Das war 1972, nach dem ersten Erdgipfel in Stockholm, anders. Dieser weckte durchaus Hoffnungen auf ein gemeinsames Handeln zur Rettung des Planeten. Seither finden diese Gipfel alle zehn Jahre statt. 1982 in Nairobi war man sich nur einig in der Feststellung, dass die internationale Gemeinschaft beim Klimaschutz versagt hatte. 1992 in Rio und 2002 in Johannesburg wurde dann der Vereinnahmung der Ökologie durch die Weltkonzerne das Wort geredet. Mit Sicherheit wird es auch nächstes Jahr in Brasilien wieder Lobeshymnen auf den „grünen Kapitalismus“ geben.

Dabei schlummern in den Archiven der Vereinten Nationen wahre Schätze. Das radikalste Dokument zur Umweltpolitik, das diese Institution je hervorgebracht hat, wird heute nach Möglichkeit unter Verschluss gehalten: Im Oktober 1974 kam in der mexikanischen Stadt Cocoyoc eine UN-Erklärung zustande, die eine andere Weltordnung als die uns heute aufgezwungene entwirft.

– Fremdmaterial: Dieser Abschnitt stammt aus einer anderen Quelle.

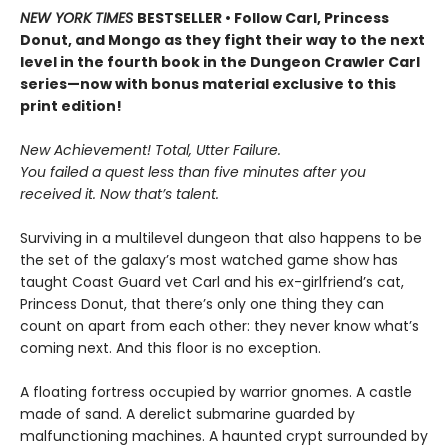
NEW YORK TIMES
BESTSELLER • Follow Carl, Princess
Donut, and Mongo as they fight their way to the next
level in the fourth book in the Dungeon Crawler Carl
series—now with bonus material exclusive to this
print edition!
New Achievement! Total, Utter Failure.
You failed a quest less than five minutes after you
received it. Now that’s talent.
Surviving in a multilevel dungeon that also happens to be
the set of the galaxy’s most watched game show has
taught Coast Guard vet Carl and his ex-girlfriend’s cat,
Princess Donut, that there’s only one thing they can
count on apart from each other: they never know what’s
coming next. And this floor is no exception.
A floating fortress occupied by warrior gnomes. A castle
made of sand. A derelict submarine guarded by
malfunctioning machines. A haunted crypt surrounded by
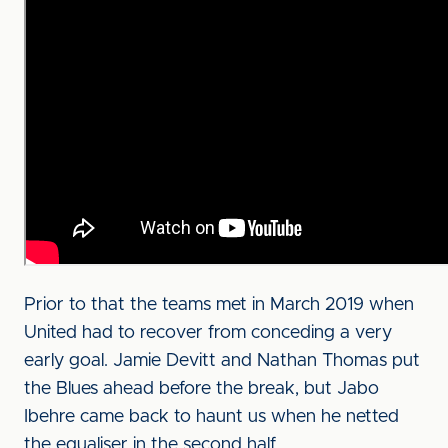
Prior to that the teams met in March 2019 when
United had to recover from conceding a very
early goal. Jamie Devitt and Nathan Thomas put
the Blues ahead before the break, but Jabo
Ibehre came back to haunt us when he netted
the equaliser in the second half.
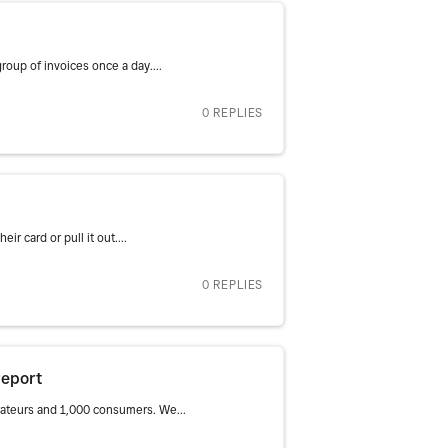
roup of invoices once a day....
0 REPLIES
r card or pull it out....
0 REPLIES
report
rateurs and 1,000 consumers. We...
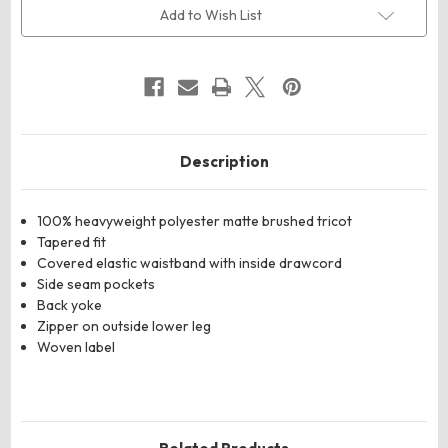
Leg
Leg
Add to Wish List
Pants
Pants
Description
100% heavyweight polyester matte brushed tricot
Tapered fit
Covered elastic waistband with inside drawcord
Side seam pockets
Back yoke
Zipper on outside lower leg
Woven label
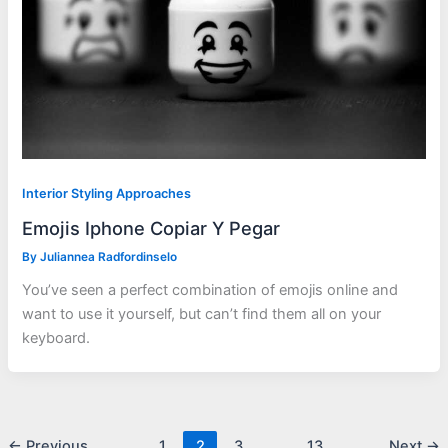
Interior Styling Approaches
Emojis Iphone Copiar Y Pegar
By
Juliannea Radfordinselo
You’ve seen a perfect combination of emojis online and
want to use it yourself, but can’t find them all on your
keyboard.
←
Previous
1
2
3
…
13
Next
→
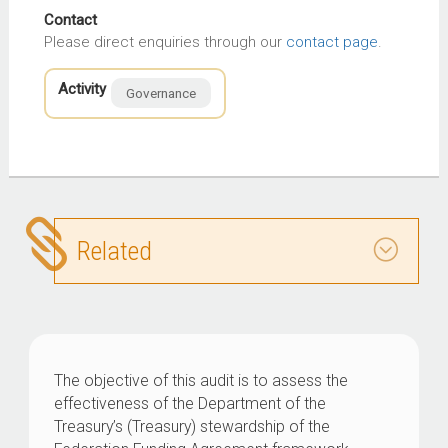
Contact
Please direct enquiries through our
contact page
.
Activity
Governance
Related
The objective of this audit is to assess the
effectiveness of the Department of the
Treasury’s (Treasury) stewardship of the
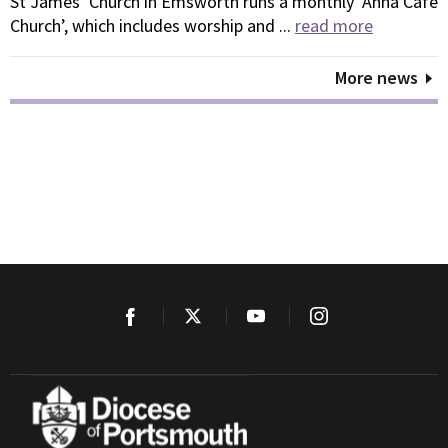
St James’ Church in Emsworth runs a monthly ‘Anna Café
Church’, which includes worship and ...
read more
More news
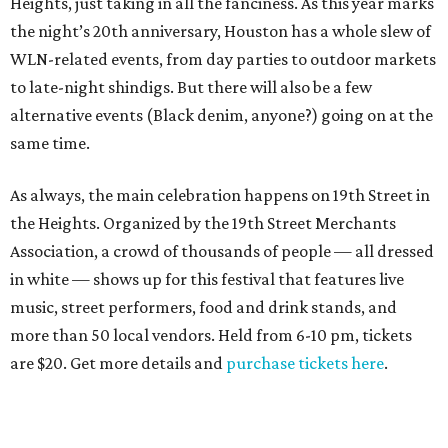
Heights, just taking in all the fanciness. As this year marks
the night’s 20th anniversary, Houston has a whole slew of
WLN-related events, from day parties to outdoor markets
to late-night shindigs. But there will also be a few
alternative events (Black denim, anyone?) going on at the
same time.
As always, the main celebration happens on 19th Street in
the Heights. Organized by the 19th Street Merchants
Association, a crowd of thousands of people — all dressed
in white — shows up for this festival that features live
music, street performers, food and drink stands, and
more than 50 local vendors. Held from 6-10 pm, tickets
are $20. Get more details and
purchase tickets here
.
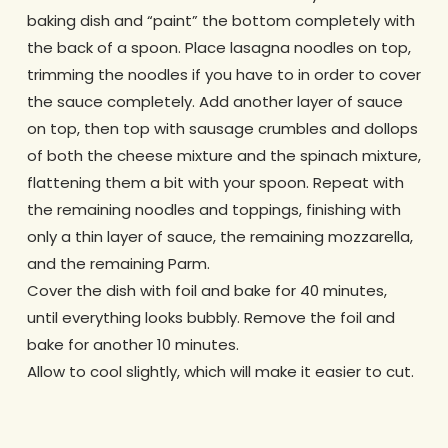
baking dish and “paint” the bottom completely with
the back of a spoon. Place lasagna noodles on top,
trimming the noodles if you have to in order to cover
the sauce completely. Add another layer of sauce
on top, then top with sausage crumbles and dollops
of both the cheese mixture and the spinach mixture,
flattening them a bit with your spoon. Repeat with
the remaining noodles and toppings, finishing with
only a thin layer of sauce, the remaining mozzarella,
and the remaining Parm.
Cover the dish with foil and bake for 40 minutes,
until everything looks bubbly. Remove the foil and
bake for another 10 minutes.
Allow to cool slightly, which will make it easier to cut.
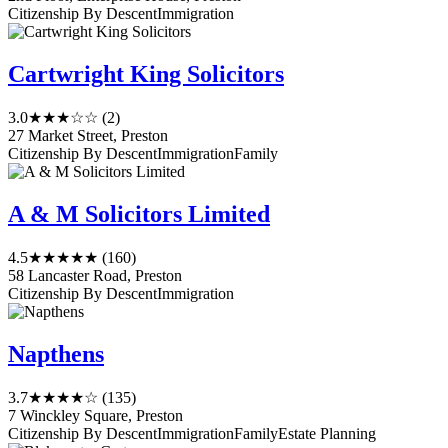
Citizenship By Descent
Immigration
Cartwright King Solicitors
3.0
★★★☆☆
(2)
27 Market Street, Preston
Citizenship By Descent
Immigration
Family
A & M Solicitors Limited
4.5
★★★★★
(160)
58 Lancaster Road, Preston
Citizenship By Descent
Immigration
Napthens
3.7
★★★★☆
(135)
7 Winckley Square, Preston
Citizenship By Descent
Immigration
Family
Estate Planning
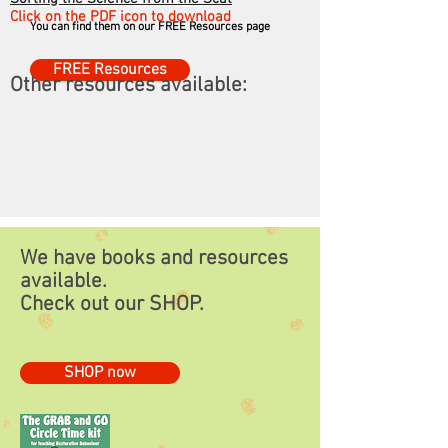
resources for FREE!
Click on the PDF icon to download
You can find them on our FREE Resources page
FREE Resources
Other resources available:
We have books and resources
available.
Check out our
SHOP.
SHOP now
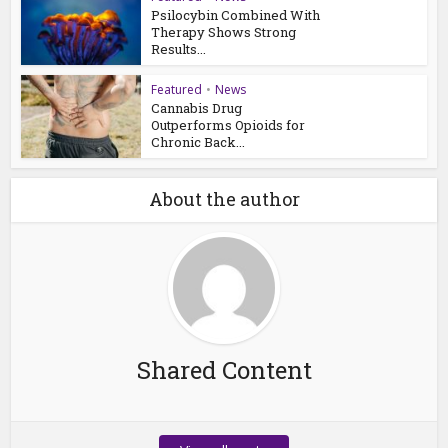
Psilocybin Combined With
Therapy Shows Strong
Results...
Featured
•
News
Cannabis Drug
Outperforms Opioids for
Chronic Back...
About the author
Shared Content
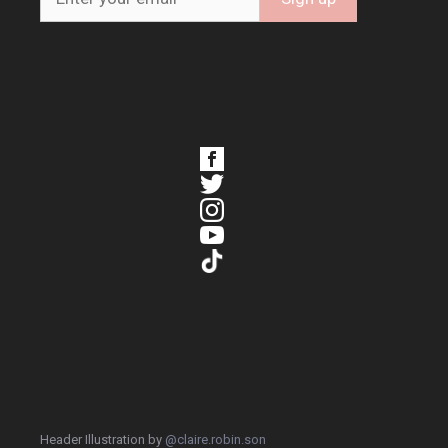
Header Illustration by
@claire.robin.son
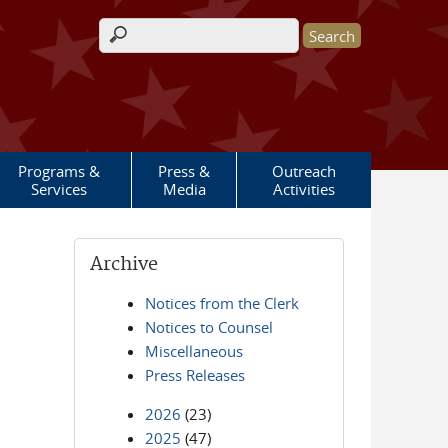
Search form
Programs &
Press &
Outreach
Services
Media
Activities
Archive
Notices from the Clerk
Notices to Counsel
Miscellaneous
Press Releases
2026
(23)
2025
(47)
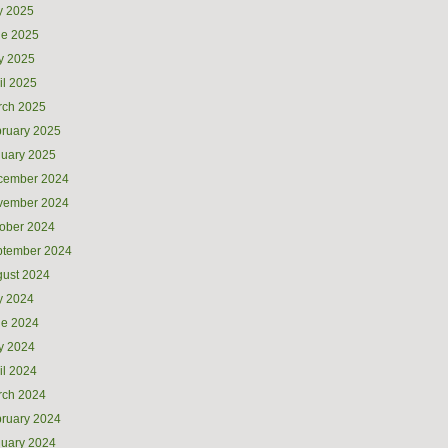
y 2025
ne 2025
y 2025
il 2025
rch 2025
ruary 2025
uary 2025
cember 2024
vember 2024
ober 2024
ptember 2024
ust 2024
y 2024
ne 2024
y 2024
il 2024
rch 2024
ruary 2024
uary 2024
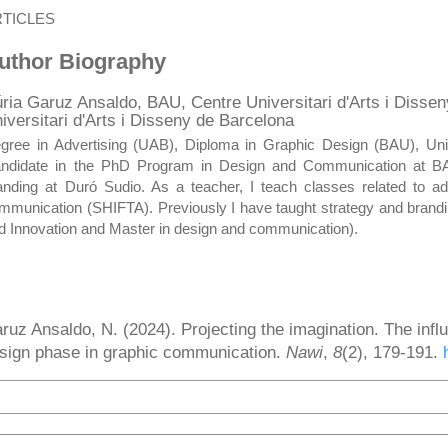
RTICLES
uthor Biography
ria Garuz Ansaldo,
BAU, Centre Universitari d'Arts i Disse
iversitari d'Arts i Disseny de Barcelona
gree in Advertising (UAB), Diploma in Graphic Design (BAU), Uni
ndidate in the PhD Program in Design and Communication at BAU 
anding at Duró Sudio. As a teacher, I teach classes related to 
mmunication (SHIFTA). Previously I have taught strategy and brand
d Innovation and Master in design and communication).
ow to Cite
ruz Ansaldo, N. (2024). Projecting the imagination. The infl
sign phase in graphic communication.
Nawi
,
8
(2), 179-191.
More Citation Formats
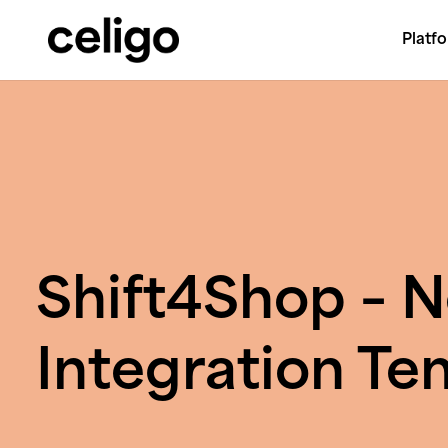
Platf
Celigo
Skip
to
content
Shift4Shop – N
Integration Te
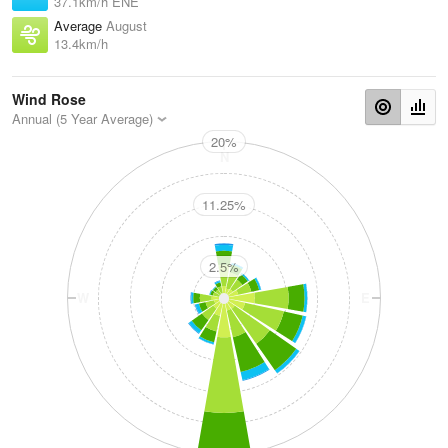
37.1km/h ENE
Average
August
13.4km/h
Wind Rose
Annual (5 Year Average)
20%
N
11.25%
2.5%
W
E
S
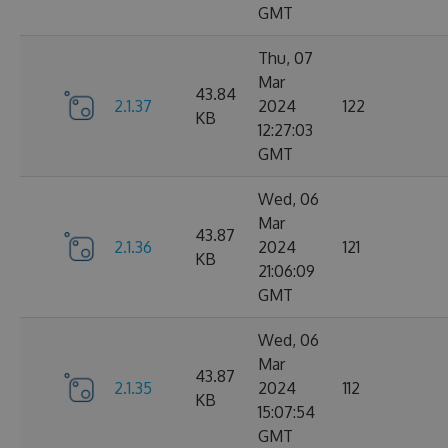
GMT
Thu, 07
Mar
43.84
2.1.37
2024
122
KB
12:27:03
GMT
Wed, 06
Mar
43.87
2.1.36
2024
121
KB
21:06:09
GMT
Wed, 06
Mar
43.87
2.1.35
2024
112
KB
15:07:54
GMT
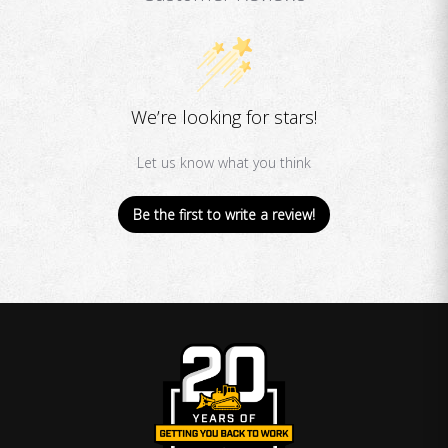
We’re looking for stars!
Let us know what you think
Be the first to write a review!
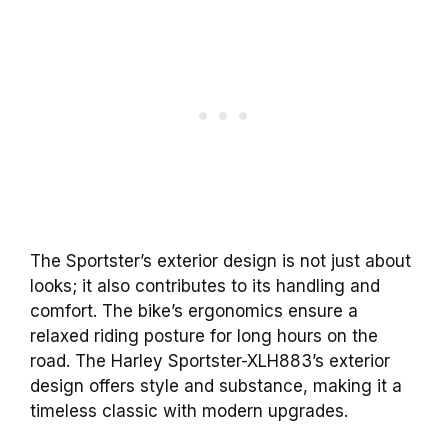
The Sportster’s exterior design is not just about
looks; it also contributes to its handling and
comfort. The bike’s ergonomics ensure a
relaxed riding posture for long hours on the
road. The Harley Sportster-XLH883’s exterior
design offers style and substance, making it a
timeless classic with modern upgrades.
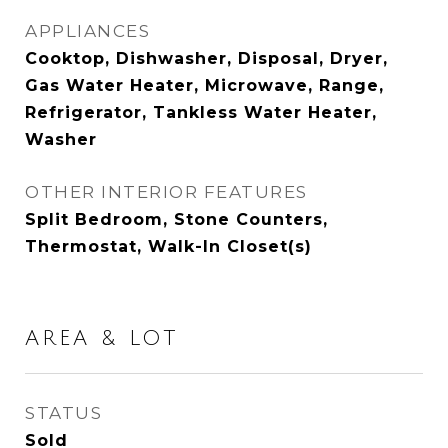
APPLIANCES
Cooktop, Dishwasher, Disposal, Dryer,
Gas Water Heater, Microwave, Range,
Refrigerator, Tankless Water Heater,
Washer
OTHER INTERIOR FEATURES
Split Bedroom, Stone Counters,
Thermostat, Walk-In Closet(s)
AREA & LOT
STATUS
Sold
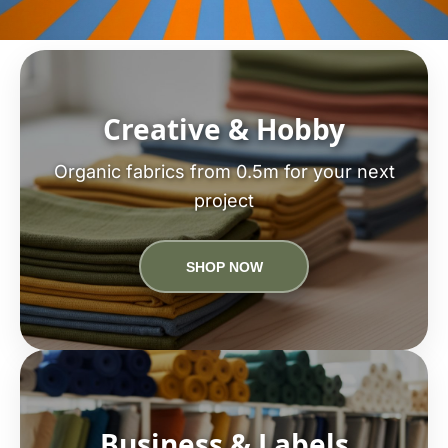
Creative & Hobby
Organic fabrics from 0.5m for your next
project
SHOP NOW
Business & Labels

Alles begann 1971 in Founex, einem Vorort von Genf: Hier trafen sich internationale Fachleute, um im Auftrag der Vereinten Nationen den Erdgipfel von Stockholm vorzubereiten. Sie kamen aus Ländern des Nordens und des Südens. Einbezogen wurden sie wegen ihrer Kompetenz auf den Gebieten der Ökologie, Ökonomie, Sozialwissenschaft oder Entwicklungspolitik. Sie hatten keinen Auftrag vonseiten ihrer Regierungen und erstellten einen inoffiziellen Bericht, der als inhaltlicher Leitfaden für die Verhandlungen zwischen den Staaten dienen sollte.

Der „Founex-Bericht“ war eine erste Synthese dieser vorbereitenden Arbeit. Er hielt fest, dass die schlimmste Umweltverschmutzung in der Armut bestehe, die es in allererster Linie zu bekämpfen gelte. Unter dem Eindruck des Allgemeinen Zoll- und Handelsabkommens (General Agreement on Tariffs and Trade, Gatt) verteidigten die Founex-Leute das Recht der armen Länder auf Industrialisierung und hielten den Freihandel für ein geeignetes Mittel, um das zu erreichen.

Einige Monate später griff der Gipfel von Stockholm diese Überlegungen auf. Die Staaten kamen zu dem Schluss, dass ökologische Fragen zusammen mit Problemen der Entwicklung zu erörtern seien, und schufen die Basis für ein internationales Umweltrecht, freilich ohne an den Grundfesten des Freihandels zu rütteln. Einige Länder des Südens waren mit dem Kompromiss jedoch sehr unzufrieden und forderten schon damals die Herstellung einer „neuen Weltwirtschaftsordnung“, um die Hegemonie des Westens zu brechen.

Vom 8. bis zum 12. Oktober 1974 versammelte erneut eine UN-Konferenz internationale Fachleute zum Meinungsaustausch, diesmal im mexikanischen Cocoyoc. Leiter der Veranstaltung waren der kanadische Geschäftsmann Maurice Strong, zugleich Exekutivdirektor des Umweltprogramms der Vereinten Nationen (Unep), und der Ökonom, Diplomat und Unctad-Generalsekretär Gamani Corea aus Sri Lanka.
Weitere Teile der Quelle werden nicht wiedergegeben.